As a reminder, the Salesforce data theft occurred as part of two separate campaigns. The first began in late 2024. Attackers used social engineering (typically posing as tech support staff) to convince employees at various companies to connect a malicious OAuth application to corporate Salesforce instances. After successfully connecting, the attackers used this access to download and steal data, then blackmailed the companies.
These attacks and similar breaches affected Google , Adidas , Qantas , Allianz Life, several LVMH brands ( Louis Vuitton , Dior , and Tiffany & Co ), Cisco.com , Chanel , and Danish jewelry company Pandora , among others.
The second campaign began in August 2025. In this case, hackers used OAuth tokens stolen from SalesLoft Drift to access clients' CRM systems and download information.
The SalesLoft attacks primarily targeted support tickets, which contain credentials, API tokens, authentication tokens, and other information that could be used to breach organizations' internal infrastructure and cloud services.

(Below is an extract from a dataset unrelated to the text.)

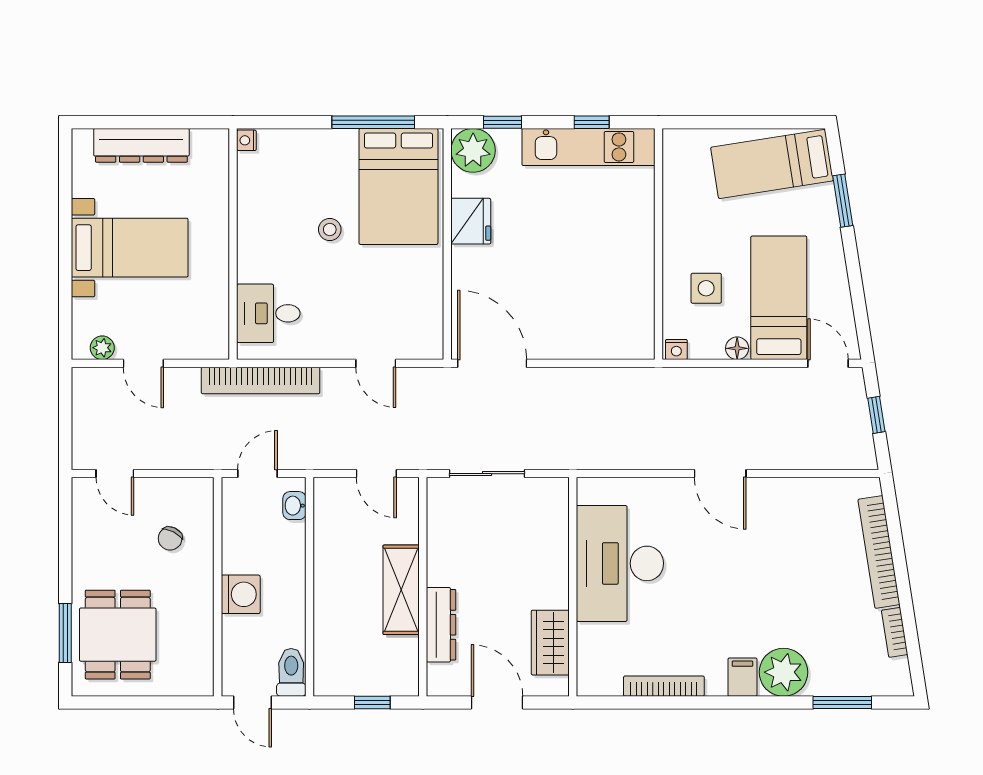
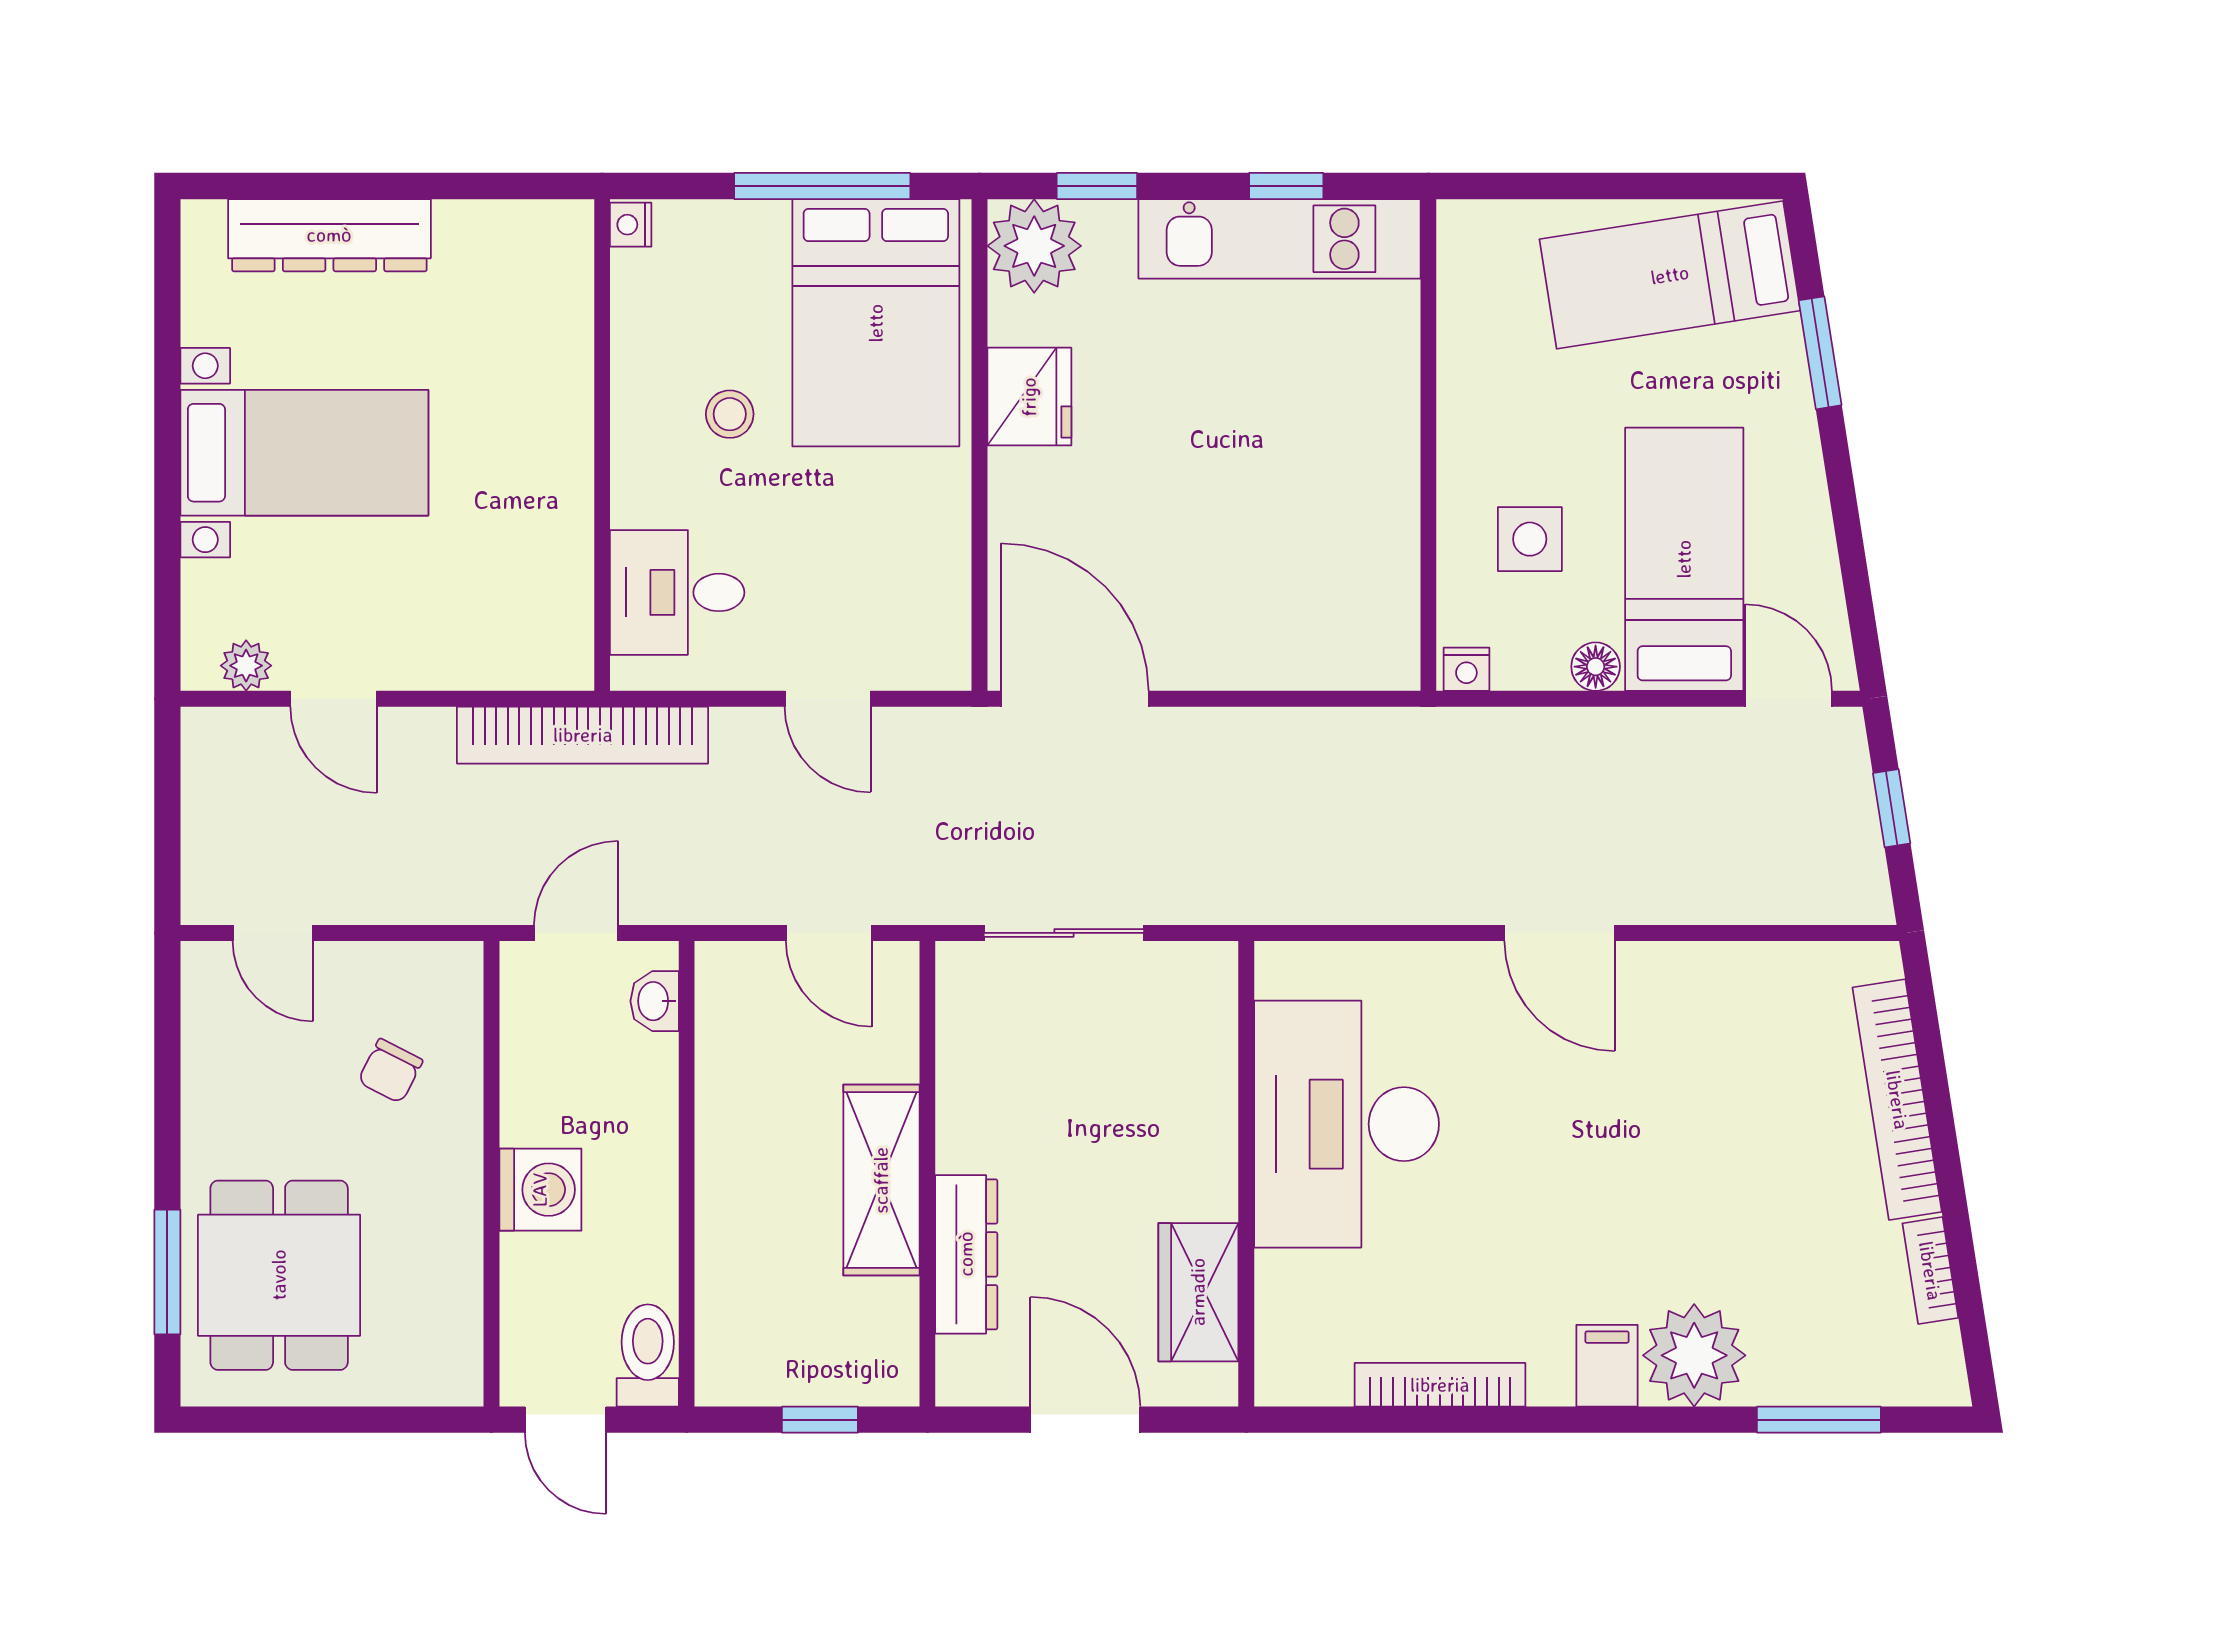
nightstand: (246, 140) -> (631, 225), moved
wall: (233, 244) -> (602, 445), moved
desk: (268, 313) -> (677, 592), moved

Numerous large companies reported that this supply chain attack impacted their systems. Victims included security companies Zscaler , Proofpoint , and Palo Alto Networks ; SaaS platforms Workiva , PagerDuty , and Exclaimer ; Cloudflare , among others.
The data dump site, launched by the hackers, primarily hosted data from victims of the initial social engineering campaign. As Bleeping Computer
notes , the ransomware site is currently unavailable—the domain has been redirected to surina.ns.cloudflare.com and hans.ns.cloudflare.com, which were previously used by the FBI to seize domains. However, the FBI has not yet commented on the situation.